◆ **DOCUMENT SEGMENT**
--

Did He Interview Himself?
Some of you are probably weary of Static continuously lobbing snark grenades at the Fort Worth Star-What-the-Hellagram and tv news crews, but somebody’s got to hold local media accountable (don’t expect a media outlet to ever declare: “This just in – we’re incompetent!”).
This month, eChaser, a newsletter directed at local journalists and public relations flaks, offers a column by Greater Fort Worth Public Relations Society of America prez Marc Flake, who described Star-T development managing editor Larry Lutz’s presentation at the PRSA January chapter meeting. Lutz, according to Flake, showcased upcoming changes “in the paper’s look and feel” and said the newspaper would cut back on some reporting and, in its place, refer readers to organizations’ web sites for more information.
Flake, a PR man at heart (he’s spokesman for Tarrant County), gushed about the possibilities: “… it’s not too farfetched to think that the public will start getting information directly from our sites, without the media filter.” Gee, wouldn’t governments and corporations love to do away with that pesky “media filter,” which is also translated as “journalistic pride” and “work ethic” and “devotion to truth?”
Lutz, however, told Static that Flake’s interpretation of his speech that day missed the gist of his message. News articles will be researched and reported as always, but links to web sites will be included more often with stories so readers can research organizations on their own, he said.
Whew! Imagine if organizations were allowed to write their own articles? That would be a travesty, an affront to integrity, a terrible … holy crap! Static stumbled across a Jan. 31 story that appeared on the front page, above the fold, in the Star-T’s Weatherford edition. The story described how Michael Lee Kirkland was busted for having 10 marijuana plants in his house and sentenced to seven years in jail and a $2,500 fine. The plants must have been mere sprouts – the haul netted only a half-pound. Hell, Static and friends can smoke that much over one long – and admittedly lost – weekend. An assistant district attorney was quoted as saying the pot was grown for Kirkland’s personal consumption.

--

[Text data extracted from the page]
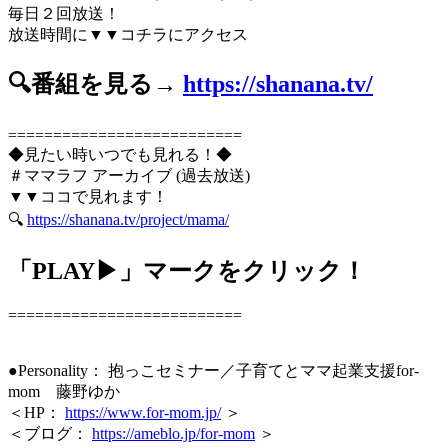
毎日２回放送！
放送時間に▼▼コチラにアクセス
🔍番組を見る→
https://shanana.tv/
==========================
◆見たい時いつでも見れる！◆
＃ママラフ アーカイブ (過去放送)
▼▼ココで見れます！
🔍
https://shanana.tv/project/mama/
「PLAY▶」マークをクリック！
==========================
●Personality： 抱っこセミナー／子育てとママ起業支援for-
mom 藤野ゆか
＜HP：
https://www.for-mom.jp/
＞
＜ブログ：
https://ameblo.jp/for-mom
＞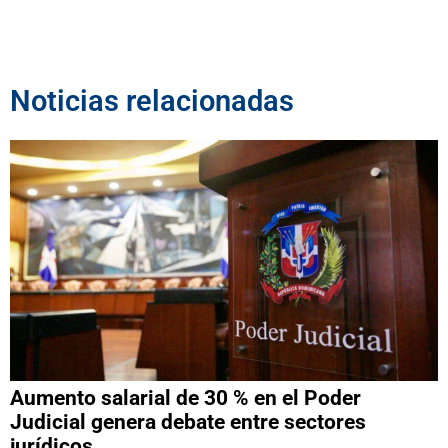
Noticias relacionadas
Aumento salarial de 30 % en el Poder
Judicial genera debate entre sectores
jurídicos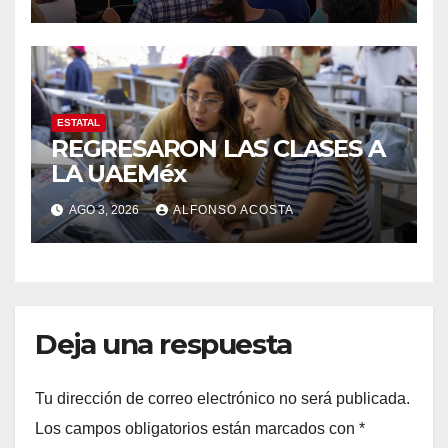
ESTATAL
REGRESARON LAS CLASES A
LA UAEMéx
AGO 3, 2026
ALFONSO ACOSTA
Deja una respuesta
Tu dirección de correo electrónico no será publicada.
Los campos obligatorios están marcados con
*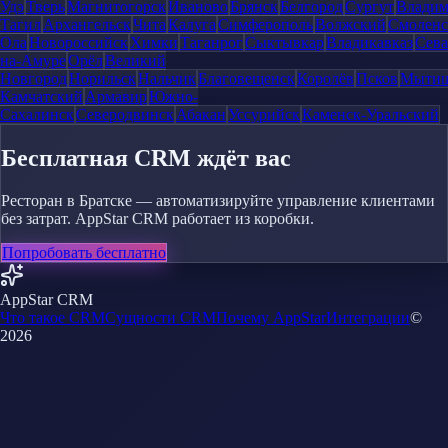
Удэ
Тверь
Магнитогорск
Иваново
Брянск
Белгород
Сургут
Влади
Тагил
Архангельск
Чита
Калуга
Симферополь
Волжский
Смоленс
Ола
Новороссийск
Химки
Таганрог
Сыктывкар
Владикавказ
Сева
на-Амуре
Орёл
Великий
Новгород
Норильск
Нальчик
Благовещенск
Королёв
Псков
Мыти
Камчатский
Армавир
Южно-
Сахалинск
Северодвинск
Абакан
Уссурийск
Каменск-Уральский
Бесплатная CRM ждёт вас
Ресторан в Братске — автоматизируйте управление клиентами
без затрат. AppStar CRM работает из коробки.
Попробовать бесплатно
AppStar CRM
Что такое CRM
Сущности CRM
Почему AppStar
Интеграции
©
2026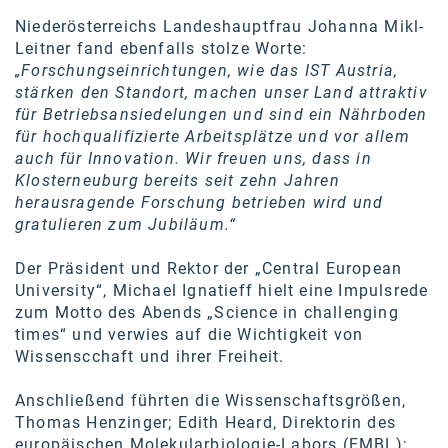
Kontakt
Niederösterreichs Landeshauptfrau Johanna Mikl-
Leitner fand ebenfalls stolze Worte:
„Forschungseinrichtungen, wie das IST Austria,
stärken den Standort, machen unser Land attraktiv
für Betriebsansiedelungen und sind ein Nährboden
für hochqualifizierte Arbeitsplätze und vor allem
auch für Innovation. Wir freuen uns, dass in
Klosterneuburg bereits seit zehn Jahren
herausragende Forschung betrieben wird und
gratulieren zum Jubiläum.“
Der Präsident und Rektor der „Central European
University“, Michael Ignatieff hielt eine Impulsrede
zum Motto des Abends „Science in challenging
times“ und verwies auf die Wichtigkeit von
Wissenscchaft und ihrer Freiheit.
Anschließend führten die Wissenschaftsgrößen,
Thomas Henzinger; Edith Heard, Direktorin des
europäischen Molekularbiologie-Labors (EMBL);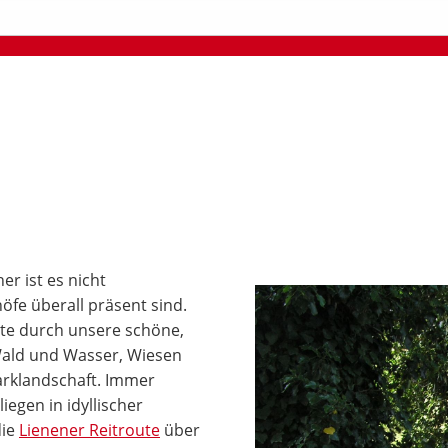
r ist es nicht
öfe überall präsent sind.
ute durch unsere schöne,
Wald und Wasser, Wiesen
arklandschaft. Immer
egen in idyllischer
die
Lienener Reitroute
über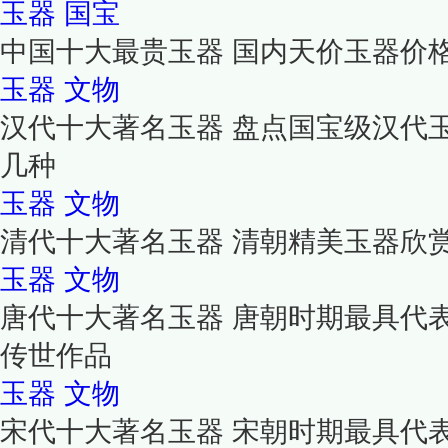
玉器
国宝
中国十大最贵玉器 国内天价玉器价
玉器
文物
汉代十大著名玉器 盘点国宝级汉代
几种
玉器
文物
清代十大著名玉器 清朝精美玉器欣
玉器
文物
唐代十大著名玉器 唐朝时期最具代
传世作品
玉器
文物
宋代十大著名玉器 宋朝时期最具代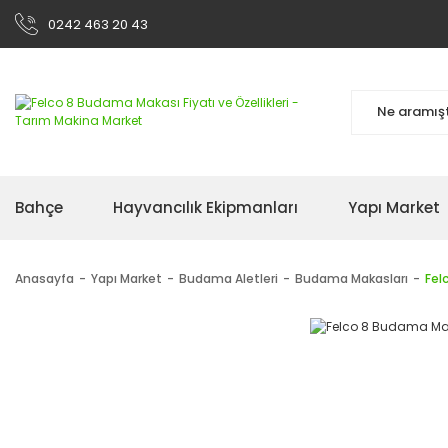
0242 463 20 43
Bahçe
Hayvancılık Ekipmanları
Yapı Market
Anasayfa
Yapı Market
Budama Aletleri
Budama Makasları
Fel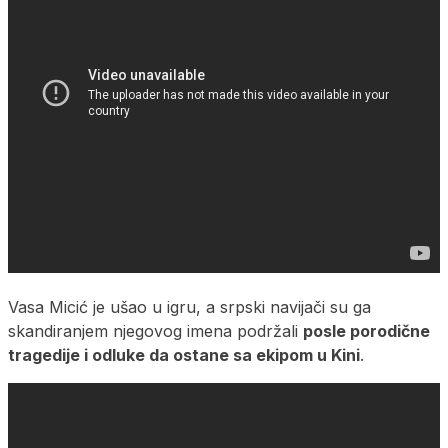
Vasa Micić je ušao u igru, a srpski navijači su ga
skandiranjem njegovog imena podržali
posle porodične
tragedije i odluke da ostane sa ekipom u Kini
.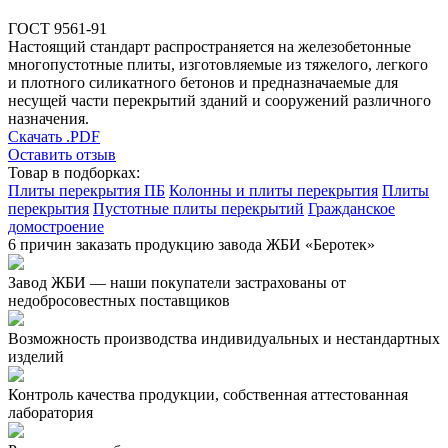
ГОСТ 9561-91
Настоящий стандарт распространяется на железобетонные
многопустотные плиты, изготовляемые из тяжелого, легкого
и плотного силикатного бетонов и предназначаемые для
несущей части перекрытий зданий и сооружений различного
назначения.
Скачать .PDF
Оставить отзыв
Товар в подборках:
Плиты перекрытия ПБ
Колонны и плиты перекрытия
Плиты
перекрытия
Пустотные плиты перекрытий
Гражданское
домостроение
6 причин заказать продукцию завода ЖБИ «Беротек»
Завод ЖБИ — наши покупатели застрахованы от
недобросовестных поставщиков
Возможность производства индивидуальных и нестандартных
изделий
Контроль качества продукции, собственная аттестованная
лаборатория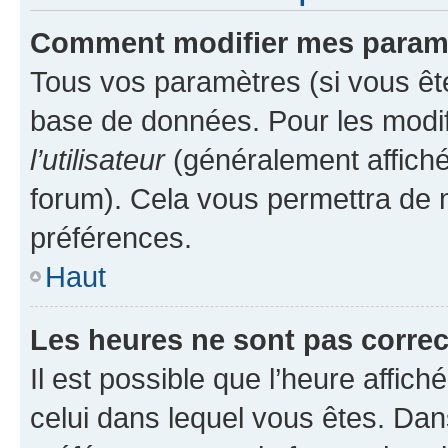
Comment modifier mes param
Tous vos paramètres (si vous ête
base de données. Pour les modifie
l’utilisateur
(généralement affiché
forum). Cela vous permettra de 
préférences.
Haut
Les heures ne sont pas correc
Il est possible que l’heure affich
celui dans lequel vous êtes. Da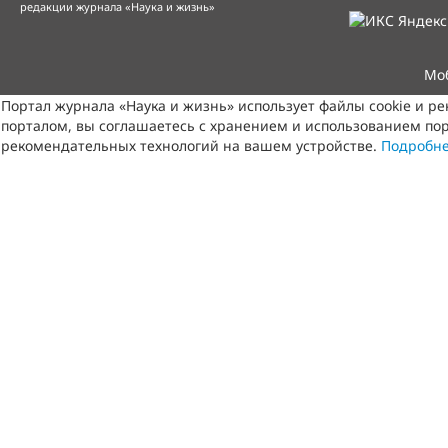
редакции журнала «Наука и жизнь»
Мо
Портал журнала «Наука и жизнь» использует файлы cookie и р
порталом, вы соглашаетесь с хранением и использованием пор
рекомендательных технологий на вашем устройстве.
Подробн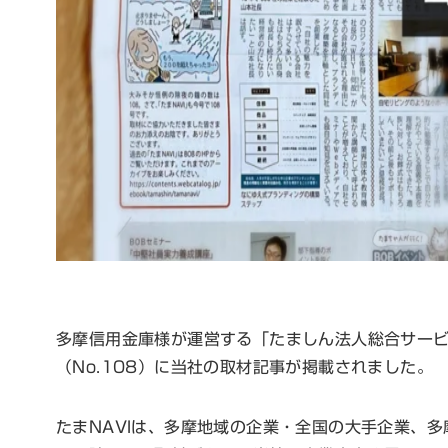
多摩信用金庫様が運営する「たましん法人総合サービス 
（No.108）に当社の取材記事が掲載されました。
たまNAVIは、多摩地域の企業・全国の大手企業、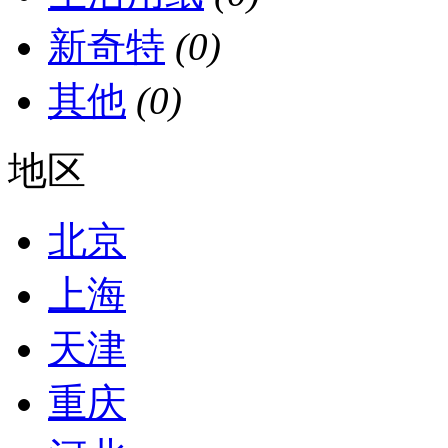
新奇特
(0)
其他
(0)
地区
北京
上海
天津
重庆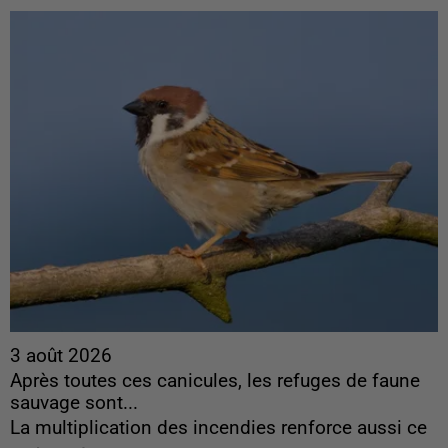
3 août 2026
Après toutes ces canicules, les refuges de faune
sauvage sont...
La multiplication des incendies renforce aussi ce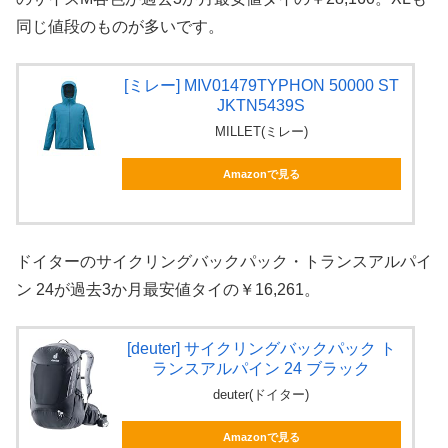
同じ値段のものが多いです。
[ミレー] MIV01479TYPHON 50000 ST
JKTN5439S
MILLET(ミレー)
Amazonで見る
ドイターのサイクリングバックパック・トランスアルパイ
ン 24が過去3か月最安値タイの￥16,261。
[deuter] サイクリングバックパック ト
ランスアルパイン 24 ブラック
deuter(ドイター)
Amazonで見る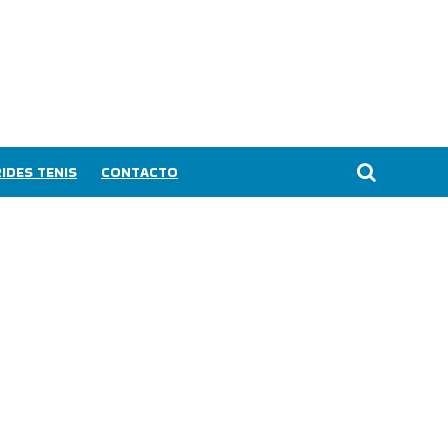
IDES TENIS
CONTACTO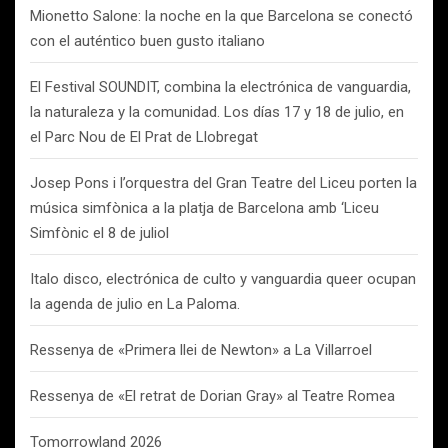
Mionetto Salone: la noche en la que Barcelona se conectó
con el auténtico buen gusto italiano
El Festival SOUNDIT, combina la electrónica de vanguardia,
la naturaleza y la comunidad. Los días 17 y 18 de julio, en
el Parc Nou de El Prat de Llobregat
Josep Pons i l’orquestra del Gran Teatre del Liceu porten la
música simfònica a la platja de Barcelona amb ‘Liceu
Simfònic el 8 de juliol
Italo disco, electrónica de culto y vanguardia queer ocupan
la agenda de julio en La Paloma.
Ressenya de «Primera llei de Newton» a La Villarroel
Ressenya de «El retrat de Dorian Gray» al Teatre Romea
Tomorrowland 2026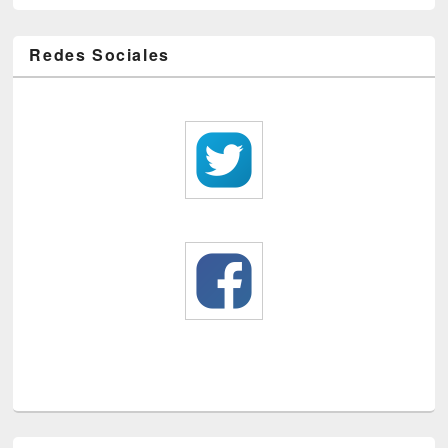
Redes Sociales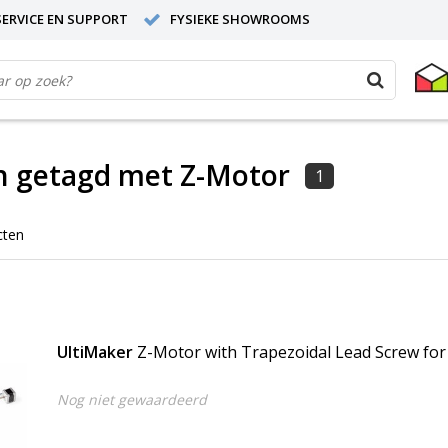
ERVICE EN SUPPORT
FYSIEKE SHOWROOMS
n getagd met Z-Motor
1
cten
UltiMaker
Z-Motor with Trapezoidal Lead Screw fo
Nog niet gewaardeerd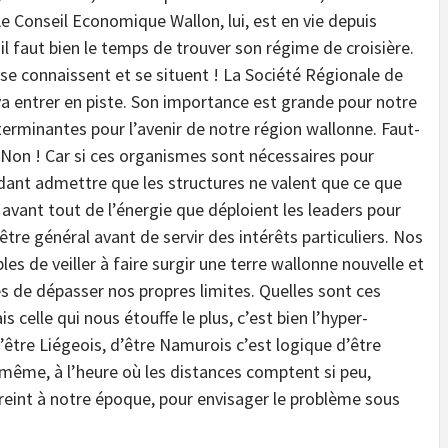
Le Conseil Economique Wallon, lui, est en vie depuis
 il faut bien le temps de trouver son régime de croisière.
se connaissent et se situent ! La Société Régionale de
va entrer en piste. Son importance est grande pour notre
erminantes pour l’avenir de notre région wallonne. Faut-
 Non ! Car si ces organismes sont nécessaires pour
pendant admettre que les structures ne valent que ce que
avant tout de l’énergie que déploient les leaders pour
être général avant de servir des intérêts particuliers. Nos
es de veiller à faire surgir une terre wallonne nouvelle et
s de dépasser nos propres limites. Quelles sont ces
s celle qui nous étouffe le plus, c’est bien l’hyper-
’être Liégeois, d’être Namurois c’est logique d’être
 même, à l’heure où les distances comptent si peu,
reint à notre époque, pour envisager le problème sous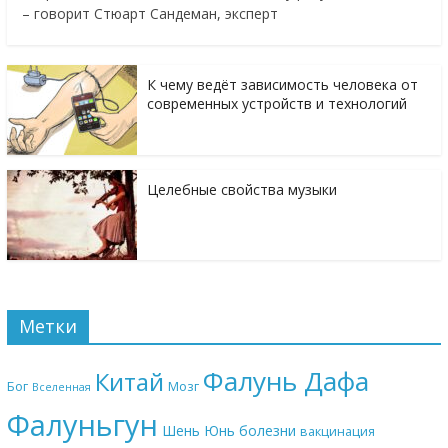
– говорит Стюарт Сандеман, эксперт
К чему ведёт зависимость человека от
современных устройств и технологий
Целебные свойства музыки
Метки
Фалунь Дафа
Китай
Бог
Мозг
Вселенная
Фалуньгун
Шень Юнь
болезни
вакцинация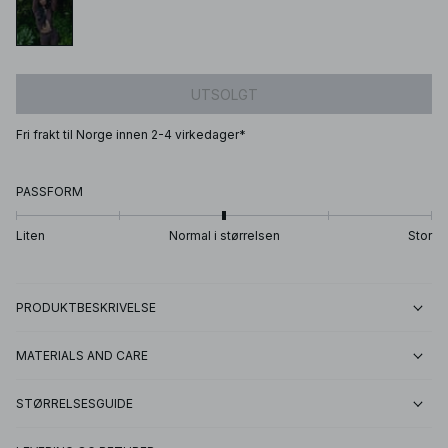
UTSOLGT
Fri frakt til Norge innen 2-4 virkedager*
PASSFORM
Liten
Normal i størrelsen
Stor
PRODUKTBESKRIVELSE
MATERIALS AND CARE
STØRRELSESGUIDE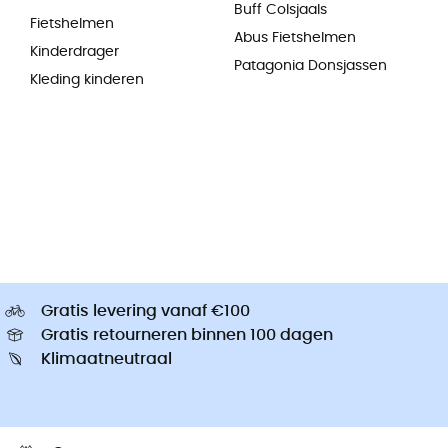
Buff Colsjaals
Fietshelmen
Abus Fietshelmen
Kinderdrager
Patagonia Donsjassen
Kleding kinderen
Gratis levering vanaf €100
Gratis retourneren binnen 100 dagen
Klimaatneutraal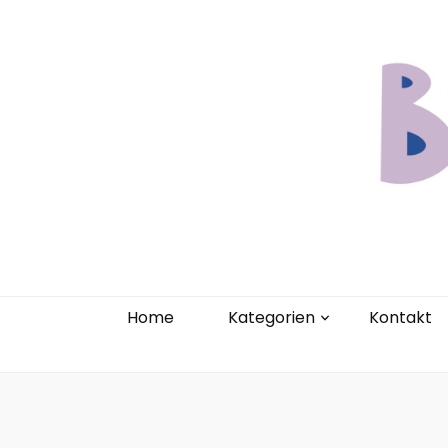
Home
Kate
Home
Kategorien
Kontakt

--

◆ **ASSIGNMENT**
Set down the part of the piece on local media accountability starting with "Whew! Imagine if" and going on through "Kirkland’s personal consumption.".

◆ **RESULT**
Whew! Imagine if organizations were allowed to write their own articles? That would be a travesty, an affront to integrity, a terrible … holy crap! Static stumbled across a Jan. 31 story that appeared on the front page, above the fold, in the Star-T’s Weatherford edition. The story described how Michael Lee Kirkland was busted for having 10 marijuana plants in his house and sentenced to seven years in jail and a $2,500 fine. The plants must have been mere sprouts – the haul netted only a half-pound. Hell, Static and friends can smoke that much over one long – and admittedly lost – weekend. An assistant district attorney was quoted as saying the pot was grown for Kirkland’s personal consumption.